Even though I was using Linux for a while, I really didn’t got the idea with the file permissions clear from the beginning. Or even after a year. Changing permissions to allow certain things to happen (e.g. execute a script file) was embedded into my habits, but without really understanding what was happening. Nor did I was that interested to find out, but there is a point where you really want to know what you’re doing and not run commands just because you want “stuff working”.
When trying to find out something about a files permission, one would use “ls -l” ; or if you want more info like space usage – “ls -lsh”
It got pretty confusing understanding the “-rw–“‘s and such (without bothering to read about it). I’ve noticed that It was easier to understand numbers associated with permissions (e.g. a script being executable would have to have a 7 or more associated with its permissions). After discovering the “stat -c “%a %n” *” things got a bit prettier.
It even became more pretty, when using Filezillas GUI to change permissions. There are both letters and numbers.
What are permissions and why are they used?
Permissions underlines which users should be able to read, write and execute the files that they own or that other users might own. Even more simply put, establishing who should be able to do what with a certain file, to avoid unwanted damage or unwanted access to a system. This is also referred to as privilege separation .
In a multi-user environment (where by user we understand a physical human user and virtual users that are created to handle certain parts of the system) a feature like this is what the system needs to ensure order and security both for the end-users and for the environment itself.
Different notations for permissions
Earlier I mentioned something about permissions with numbers and others with letters. These are referred to:
- symbolic mode permission – using letters and symbols : r w x a o u g + –
- octal mode permissions – using numbers : 755, 644, 440
Each file will have a set of 10 symbols and 2 names associated with its permissions. Below you can see the output of “ls -l” and the more graphical view over how those symbols are associated between each other.
- file-type – the file-type can be one of 3 :
- file – noted as “-“
- directory – noted as “d”
- symbolic link (symlink) – noted as “l”
- owner – also referred to as “user” or “u”
- group – the name of the group that the user is part of
- public – also referred to as “other of world” or “o”
- all – all permission categories included (owner,group,public) ; also referred to as “a”
- permissions are added to a file using the “+” operator
- permissions are being removed for user using the “-” operator
A user will be able to have the following set of permissions over files :
- read – noted “r” with the value of “4”
- write – noted “w” with the value of “2”
- execute – noted “x” with the value of “1”
- no permissions – will result in the value of “0”
So, in order to play with the symbols and operators from above, let’s take a look at the following examples.
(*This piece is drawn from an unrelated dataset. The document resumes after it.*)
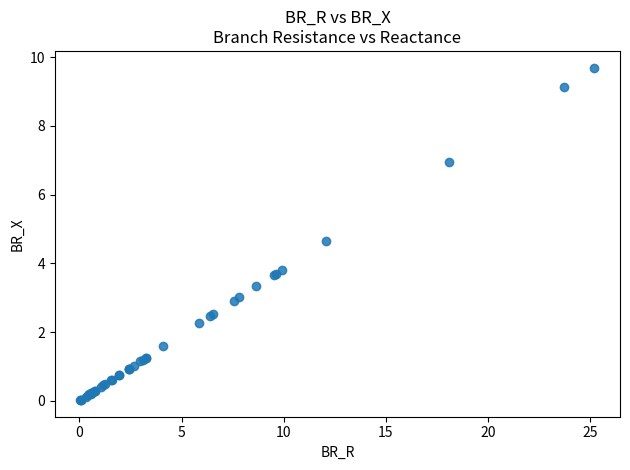

What Y value in the scatter plot is closest to 4?

3.8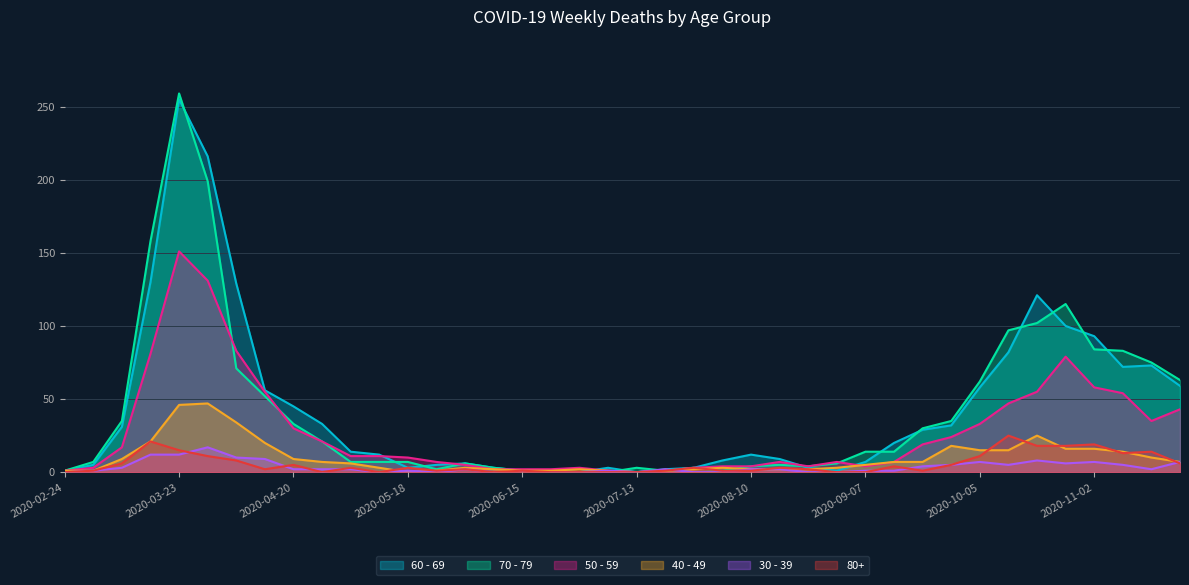

Which series has the widest spread of values?

70 - 79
The command to use in Linux to set permissions is “chmod”.
chmod a+x file.sh
Will grant executable permissions over file.sh to the owner of file.sh, the group that the owner is part of and to the public.
chmod uo+rw file.sh
Will add read and write permissions to the user (owner) of the file and to the public (other)
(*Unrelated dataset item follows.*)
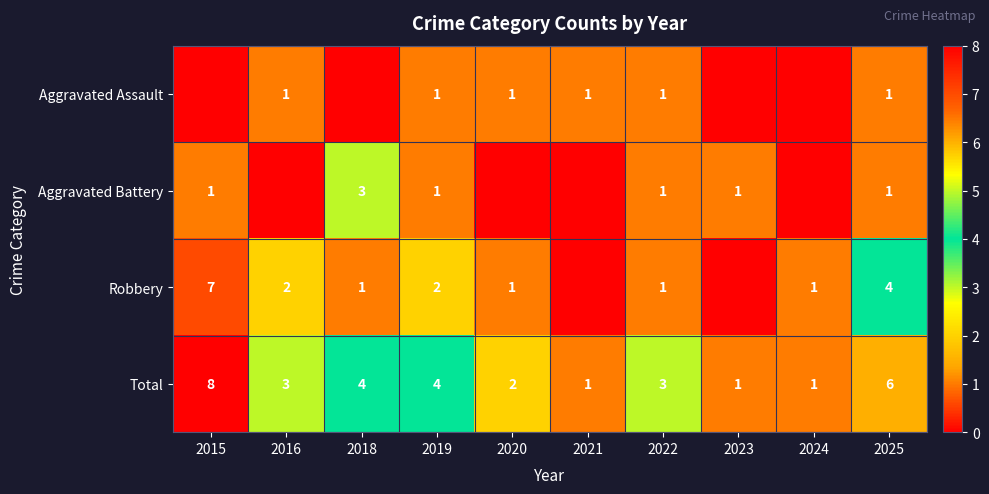

How many data points does each series have?

10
You probably noticed that I associated the permissions above with some values. These are to be used when setting permissions in octal (numeric) mode. I’ve seen it to be more commonly used and more easily understandable than the symbolic mode from above. Like in the symbolic mode, the octal mode is linked with the set of permissions associated with each entity having control over a file (owner, group, public).
chmod 750 file.sh
Will set read,write,execute permissions for the owner of the file, read and execute for the group that the owner is part of and no permissions for public. How is this possible ? Each character of the number 750 is formed based on the addition of values associated with the permissions required. In this case, the first character (7) is associated with the owners permissions over the file, them being read (4) , write (2) and execute (1). Added together, forming a 7.
To have a practical approach on viewing how permissions are being written in different ways, you can check out the “Linux permissions prettifier“. It follows same idea as the GUI in Filezilla mentioned above.
People tend to ignore manual pages and explanations and when they just want to “get stuff working” they want a quick fix/solution. While the quick fix might get your things up and running, it is crucial to understand what you are doing there so that something else is not (will be) affected. You will get into a lot of weird errors and situations simply because you didn’t want to read that boring manual page but remember that it will save a lot of headaches in the long run.